By ZACHARY HALASCHAK
Daily News Staff Writer

If an ordinance introduced at Tuesday’s Ketchikan Gateway Borough Assembly meeting passes, senior citizens might need to start forking over a few extra cents the next time they have a beer.

The Assembly voted to introduce Ordinance 1840, which would eliminate the senior sales-tax exemption for alcohol, tobacco, tobacco products, marijuana and marijuana products.

Borough Clerk Kacie Paxton told the Daily News that the elimination of the exemption would require those over 65 to pay a sales tax on all of the products listed in the ordinance.

“The seniors over 65, if they qualify for the sales-tax exemption card, they don’t pay tax on anything,” Paxton said. “So the ordinance would remove the exemption from products such as alcohol, tobacco and marijuana.”

The newly introduced ordinance is set for an Oct. 2 public hearing. During public hearings the Assembly has an opportunity to hear from residents about the issue. Following public comments, the Assembly members will discuss the issue and vote.
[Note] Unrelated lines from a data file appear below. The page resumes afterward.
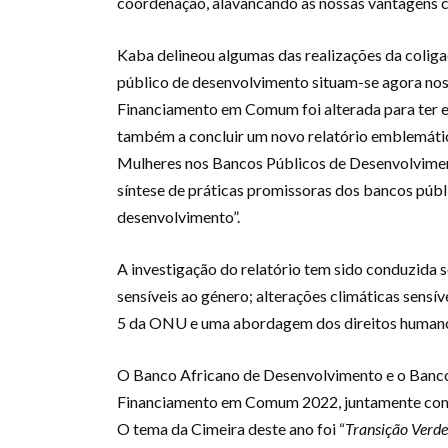
coordenação, alavancando as nossas vantagens c
Kaba delineou algumas das realizações da coliga
público de desenvolvimento situam-se agora nos 
Financiamento em Comum foi alterada para ter em
também a concluir um novo relatório emblemáti
Mulheres nos Bancos Públicos de Desenvolvimen
síntese de práticas promissoras dos bancos públi
desenvolvimento”.
A investigação do relatório tem sido conduzida s
sensíveis ao género; alterações climáticas sens
5 da ONU e uma abordagem dos direitos humanos, 
O Banco Africano de Desenvolvimento e o Banco
Financiamento em Comum 2022, juntamente com
O tema da Cimeira deste ano foi “
Transição Verde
A similar ordinance failed to be introduced back in April. Some issues that were brought up with the earlier ordinance were possible complications with implementation.
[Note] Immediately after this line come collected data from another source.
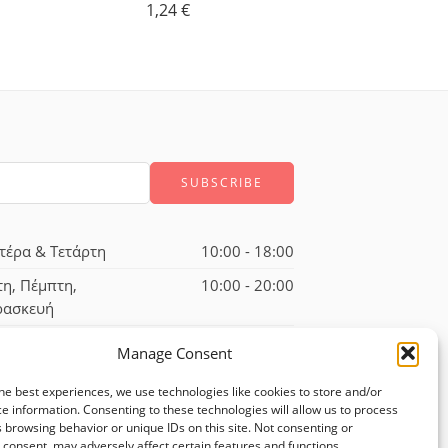
1,24
€
21,67
€
τέρα & Τετάρτη
10:00 - 18:00
τη, Πέμπτη,
10:00 - 20:00
ρασκευή
ββατο
10:00 - 17:00
Manage Consent
he best experiences, we use technologies like cookies to store and/or
e information. Consenting to these technologies will allow us to process
 browsing behavior or unique IDs on this site. Not consenting or
consent, may adversely affect certain features and functions.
Assembly Member Glen Thompson had opposed the ordinance previously, noting that there might be problems calculating sales tax for things like alcohol when purchased with other tax-exempt goods.

According to borough documents, $22,435,635 in sales within the borough were not taxed because of the senior exemption. That equates to $560,891 in lost theoretical tax revenue.
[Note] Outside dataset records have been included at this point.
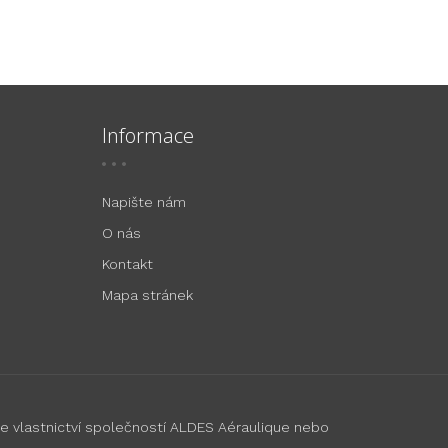
Informace
Napište nám
O nás
Kontakt
Mapa stránek
e vlastnictví společností ALDES Aéraulique nebo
If the Assembly eliminates the senior sales-tax exemption for alcohol, tobacco, tobacco products, marijuana and marijuana products, a small portion of that $560,891 would be able to come back to the borough’s coffers.

According to the agenda item: “Precise data on alcohol, tobacco, and potential marijuana sales is not available, but estimates extrapolated from borough records suggest a conservative estimate of additional tax revenue at the current 2.5 percent tax rate might be $25,000 to $30,000.”

That estimated chunk of tax money would go into the borough’s general fund, where the Assembly could then reallocate the cash wherever they wish.

The public hearing on this issue will be held during the Assembly meeting at 5:30 p.m. Oct. 2 in the Ketchikan Gateway Borough Assembly chambers, 1900 First Ave.

There will also be time for public comment at the beginning of the meeting.